Prada Shoes on display in Milan
Fashion Week is underway in Milano, clogging up our preferred hotels.  Besides, we realized that tourists can see the city's historical highlights in one--very dense--day.  Since Lake Como is conveniently close, we took the train into the city for a day and have otherwise hovered in Bellagio.  We used the excursion as yet another *teaching moment* and insisted that Karoline take the leadership to navigate us through the Top 10 "Must See" sights of Milan.  She did a marvelous job of preparing the itinerary, monitoring the maps, navigating the streets, finding the right train on the right track, transitioning to the right metro line, buying tickets for transportation and museums, etc.  Despite her complaining and grumbling, I can tell that she is proud of her practical living skills.  I see the boost in her self-confidence.  
Galleria Vittorio Emmanuela, Milan


During the week Bellagio has been idyllic and quiet.  The apartment is perfect for our needs--new, minimally furnished, well laid out, fully equipped, comfortable, clean, and only steps from the ferry dock and awesome views.  From the apartment window we can see a church steeple.  Its bells ring prettily on the hour and half hour; 7 a.m. to 10 p.m.  At 8 p.m. each evening someone is playing a tune on its carillon bells and we have fun guessing the name of the composer.  Yesterday evening, around 9 p.m., a chorus of voices sang a hymn while the congregation streamed from the church and down the street. 

At noon yesterday, a Saturday, we stepped out the door for our jogs and were surprised to find the harbor brimming with day visitors.  The Europeans are still not accustomed to joggers:  Karoline and I had our fair share of arrogant snide comments from passersby.  For some reason, the Harley rider gangs and clusters of flashy spandex clad cyclists didn't seem to capture as much attention.  We caught up with Gerhard at an outdoor lakeside cafe where he and Karoline inhaled an ice cream sundae and we watched the glamorously clad strollers pass by the outstanding view.  
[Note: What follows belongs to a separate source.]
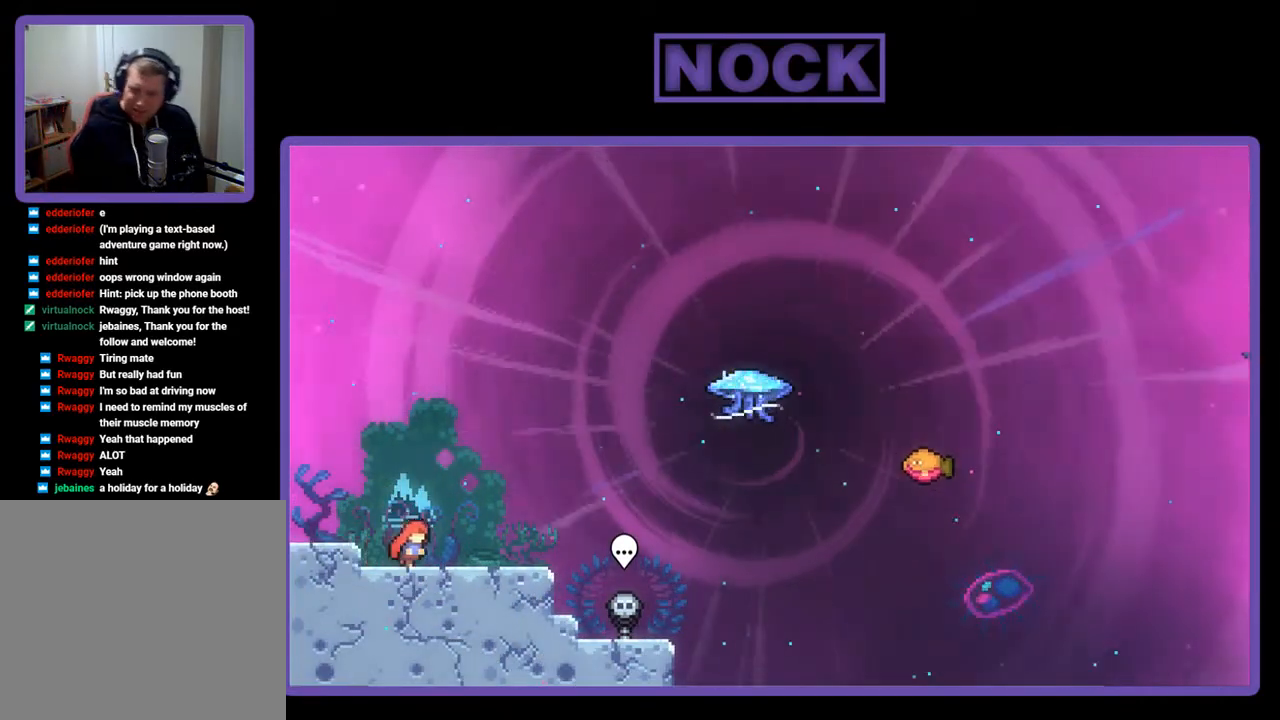
{"buttons": ["CROSS", "R2", "DPAD_RIGHT"], "right_stick": "center", "events": [[417, "CROSS", "down"]]}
Milan has become a city for cyclists


Here in Bellagio Karoline is making satisfying progress with her studies, Gerhard and I are completing our U.S. tax return, and I am drafting a new page for the book.  We are becoming known by the local food shop owners since we do a daily run for our meal preparations.  I am surprised at how well my recalled Italian gets us through our shopping and general inquiries.  Karoline comments that the place feels so much like Sifnos during the low season--friendly casual locals have time to make pleasant conversation.